#### Written task:
Repeat every record below, word for word.

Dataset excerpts
····················

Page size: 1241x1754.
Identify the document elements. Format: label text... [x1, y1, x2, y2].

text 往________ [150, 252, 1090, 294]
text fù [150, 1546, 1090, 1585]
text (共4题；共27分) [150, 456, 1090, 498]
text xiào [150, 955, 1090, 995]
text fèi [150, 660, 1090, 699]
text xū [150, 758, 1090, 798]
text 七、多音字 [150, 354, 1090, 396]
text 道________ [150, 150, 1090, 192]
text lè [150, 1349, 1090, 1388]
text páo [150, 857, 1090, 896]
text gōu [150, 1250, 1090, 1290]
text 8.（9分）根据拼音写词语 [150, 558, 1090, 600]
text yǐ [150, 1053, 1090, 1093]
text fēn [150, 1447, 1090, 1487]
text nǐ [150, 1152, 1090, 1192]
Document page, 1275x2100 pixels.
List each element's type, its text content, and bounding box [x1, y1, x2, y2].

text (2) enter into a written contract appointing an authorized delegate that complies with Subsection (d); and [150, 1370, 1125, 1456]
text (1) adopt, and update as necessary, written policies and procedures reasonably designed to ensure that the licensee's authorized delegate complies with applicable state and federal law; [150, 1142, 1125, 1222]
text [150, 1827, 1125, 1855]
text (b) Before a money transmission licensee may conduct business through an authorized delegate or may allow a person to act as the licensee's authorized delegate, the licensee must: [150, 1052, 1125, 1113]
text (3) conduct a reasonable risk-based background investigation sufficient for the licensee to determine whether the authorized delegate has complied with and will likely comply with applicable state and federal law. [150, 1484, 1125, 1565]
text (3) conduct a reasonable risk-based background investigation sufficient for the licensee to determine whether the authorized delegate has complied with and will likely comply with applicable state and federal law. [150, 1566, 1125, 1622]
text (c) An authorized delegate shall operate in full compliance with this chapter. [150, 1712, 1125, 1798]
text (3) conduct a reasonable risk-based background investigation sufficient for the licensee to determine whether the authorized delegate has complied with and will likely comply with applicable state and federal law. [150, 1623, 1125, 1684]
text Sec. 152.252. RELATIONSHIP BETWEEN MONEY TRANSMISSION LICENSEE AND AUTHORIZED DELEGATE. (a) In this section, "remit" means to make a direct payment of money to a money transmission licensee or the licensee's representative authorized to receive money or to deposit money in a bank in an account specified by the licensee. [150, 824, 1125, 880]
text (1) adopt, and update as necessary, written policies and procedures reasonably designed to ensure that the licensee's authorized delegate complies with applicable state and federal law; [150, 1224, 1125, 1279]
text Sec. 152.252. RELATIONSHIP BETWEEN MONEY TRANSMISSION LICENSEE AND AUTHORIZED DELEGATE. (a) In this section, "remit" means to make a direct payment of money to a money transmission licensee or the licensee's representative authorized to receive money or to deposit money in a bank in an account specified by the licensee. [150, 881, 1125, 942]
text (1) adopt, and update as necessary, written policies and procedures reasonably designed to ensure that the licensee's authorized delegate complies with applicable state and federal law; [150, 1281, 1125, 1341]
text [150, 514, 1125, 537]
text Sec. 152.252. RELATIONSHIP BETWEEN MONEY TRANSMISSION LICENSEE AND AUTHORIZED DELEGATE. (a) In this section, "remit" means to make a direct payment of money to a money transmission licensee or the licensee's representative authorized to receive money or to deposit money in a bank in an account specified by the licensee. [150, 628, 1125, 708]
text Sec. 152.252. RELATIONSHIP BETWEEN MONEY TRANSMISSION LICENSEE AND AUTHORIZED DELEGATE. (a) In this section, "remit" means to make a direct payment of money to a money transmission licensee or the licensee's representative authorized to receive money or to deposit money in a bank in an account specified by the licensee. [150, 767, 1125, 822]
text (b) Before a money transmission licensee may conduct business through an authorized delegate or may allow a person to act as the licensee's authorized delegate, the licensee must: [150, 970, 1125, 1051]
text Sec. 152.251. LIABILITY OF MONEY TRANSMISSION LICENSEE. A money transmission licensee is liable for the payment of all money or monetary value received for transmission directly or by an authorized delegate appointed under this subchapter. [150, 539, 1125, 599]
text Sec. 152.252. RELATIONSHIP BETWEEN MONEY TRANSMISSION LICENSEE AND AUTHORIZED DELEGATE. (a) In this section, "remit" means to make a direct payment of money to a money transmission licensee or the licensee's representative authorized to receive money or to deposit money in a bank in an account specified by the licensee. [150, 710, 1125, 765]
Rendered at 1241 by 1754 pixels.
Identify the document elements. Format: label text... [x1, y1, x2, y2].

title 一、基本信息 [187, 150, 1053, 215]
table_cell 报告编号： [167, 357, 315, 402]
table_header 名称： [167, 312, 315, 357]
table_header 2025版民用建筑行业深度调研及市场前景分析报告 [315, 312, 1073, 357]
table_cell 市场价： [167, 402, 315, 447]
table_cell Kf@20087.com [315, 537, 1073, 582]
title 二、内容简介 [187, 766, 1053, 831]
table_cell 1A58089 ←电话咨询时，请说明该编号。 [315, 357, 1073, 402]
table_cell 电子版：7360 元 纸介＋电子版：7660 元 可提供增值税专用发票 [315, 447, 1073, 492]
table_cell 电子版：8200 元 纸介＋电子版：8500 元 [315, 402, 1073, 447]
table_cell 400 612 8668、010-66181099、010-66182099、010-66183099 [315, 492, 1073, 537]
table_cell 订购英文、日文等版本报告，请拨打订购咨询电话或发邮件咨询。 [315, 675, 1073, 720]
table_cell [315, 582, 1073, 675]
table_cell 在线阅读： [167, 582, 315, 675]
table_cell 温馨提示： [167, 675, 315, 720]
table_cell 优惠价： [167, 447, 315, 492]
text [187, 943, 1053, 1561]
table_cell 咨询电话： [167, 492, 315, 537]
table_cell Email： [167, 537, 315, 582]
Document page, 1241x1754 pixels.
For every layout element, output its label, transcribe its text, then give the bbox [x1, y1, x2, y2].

····················

#### Answer for the task:
Page size: 1241x1754.
Identify the document elements. Format: label text... [x1, y1, x2, y2].

text 往________ [150, 252, 1090, 294]
text fù [150, 1546, 1090, 1585]
text (共4题；共27分) [150, 456, 1090, 498]
text xiào [150, 955, 1090, 995]
text fèi [150, 660, 1090, 699]
text xū [150, 758, 1090, 798]
text 七、多音字 [150, 354, 1090, 396]
text 道________ [150, 150, 1090, 192]
text lè [150, 1349, 1090, 1388]
text páo [150, 857, 1090, 896]
text gōu [150, 1250, 1090, 1290]
text 8.（9分）根据拼音写词语 [150, 558, 1090, 600]
text yǐ [150, 1053, 1090, 1093]
text fēn [150, 1447, 1090, 1487]
text nǐ [150, 1152, 1090, 1192]
Document page, 1275x2100 pixels.
List each element's type, its text content, and bounding box [x1, y1, x2, y2].

text (2) enter into a written contract appointing an authorized delegate that complies with Subsection (d); and [150, 1370, 1125, 1456]
text (1) adopt, and update as necessary, written policies and procedures reasonably designed to ensure that the licensee's authorized delegate complies with applicable state and federal law; [150, 1142, 1125, 1222]
text [150, 1827, 1125, 1855]
text (b) Before a money transmission licensee may conduct business through an authorized delegate or may allow a person to act as the licensee's authorized delegate, the licensee must: [150, 1052, 1125, 1113]
text (3) conduct a reasonable risk-based background investigation sufficient for the licensee to determine whether the authorized delegate has complied with and will likely comply with applicable state and federal law. [150, 1484, 1125, 1565]
text (3) conduct a reasonable risk-based background investigation sufficient for the licensee to determine whether the authorized delegate has complied with and will likely comply with applicable state and federal law. [150, 1566, 1125, 1622]
text (c) An authorized delegate shall operate in full compliance with this chapter. [150, 1712, 1125, 1798]
text (3) conduct a reasonable risk-based background investigation sufficient for the licensee to determine whether the authorized delegate has complied with and will likely comply with applicable state and federal law. [150, 1623, 1125, 1684]
text Sec. 152.252. RELATIONSHIP BETWEEN MONEY TRANSMISSION LICENSEE AND AUTHORIZED DELEGATE. (a) In this section, "remit" means to make a direct payment of money to a money transmission licensee or the licensee's representative authorized to receive money or to deposit money in a bank in an account specified by the licensee. [150, 824, 1125, 880]
text (1) adopt, and update as necessary, written policies and procedures reasonably designed to ensure that the licensee's authorized delegate complies with applicable state and federal law; [150, 1224, 1125, 1279]
text Sec. 152.252. RELATIONSHIP BETWEEN MONEY TRANSMISSION LICENSEE AND AUTHORIZED DELEGATE. (a) In this section, "remit" means to make a direct payment of money to a money transmission licensee or the licensee's representative authorized to receive money or to deposit money in a bank in an account specified by the licensee. [150, 881, 1125, 942]
text (1) adopt, and update as necessary, written policies and procedures reasonably designed to ensure that the licensee's authorized delegate complies with applicable state and federal law; [150, 1281, 1125, 1341]
text [150, 514, 1125, 537]
text Sec. 152.252. RELATIONSHIP BETWEEN MONEY TRANSMISSION LICENSEE AND AUTHORIZED DELEGATE. (a) In this section, "remit" means to make a direct payment of money to a money transmission licensee or the licensee's representative authorized to receive money or to deposit money in a bank in an account specified by the licensee. [150, 628, 1125, 708]
text Sec. 152.252. RELATIONSHIP BETWEEN MONEY TRANSMISSION LICENSEE AND AUTHORIZED DELEGATE. (a) In this section, "remit" means to make a direct payment of money to a money transmission licensee or the licensee's representative authorized to receive money or to deposit money in a bank in an account specified by the licensee. [150, 767, 1125, 822]
text (b) Before a money transmission licensee may conduct business through an authorized delegate or may allow a person to act as the licensee's authorized delegate, the licensee must: [150, 970, 1125, 1051]
text Sec. 152.251. LIABILITY OF MONEY TRANSMISSION LICENSEE. A money transmission licensee is liable for the payment of all money or monetary value received for transmission directly or by an authorized delegate appointed under this subchapter. [150, 539, 1125, 599]
text Sec. 152.252. RELATIONSHIP BETWEEN MONEY TRANSMISSION LICENSEE AND AUTHORIZED DELEGATE. (a) In this section, "remit" means to make a direct payment of money to a money transmission licensee or the licensee's representative authorized to receive money or to deposit money in a bank in an account specified by the licensee. [150, 710, 1125, 765]
Rendered at 1241 by 1754 pixels.
Identify the document elements. Format: label text... [x1, y1, x2, y2].

title 一、基本信息 [187, 150, 1053, 215]
table_cell 报告编号： [167, 357, 315, 402]
table_header 名称： [167, 312, 315, 357]
table_header 2025版民用建筑行业深度调研及市场前景分析报告 [315, 312, 1073, 357]
table_cell 市场价： [167, 402, 315, 447]
table_cell Kf@20087.com [315, 537, 1073, 582]
title 二、内容简介 [187, 766, 1053, 831]
table_cell 1A58089 ←电话咨询时，请说明该编号。 [315, 357, 1073, 402]
table_cell 电子版：7360 元 纸介＋电子版：7660 元 可提供增值税专用发票 [315, 447, 1073, 492]
table_cell 电子版：8200 元 纸介＋电子版：8500 元 [315, 402, 1073, 447]
table_cell 400 612 8668、010-66181099、010-66182099、010-66183099 [315, 492, 1073, 537]
table_cell 订购英文、日文等版本报告，请拨打订购咨询电话或发邮件咨询。 [315, 675, 1073, 720]
table_cell [315, 582, 1073, 675]
table_cell 在线阅读： [167, 582, 315, 675]
table_cell 温馨提示： [167, 675, 315, 720]
table_cell 优惠价： [167, 447, 315, 492]
text [187, 943, 1053, 1561]
table_cell 咨询电话： [167, 492, 315, 537]
table_cell Email： [167, 537, 315, 582]
Document page, 1241x1754 pixels.
For every layout element, output its label, transcribe its text, then give the bbox [x1, y1, x2, y2].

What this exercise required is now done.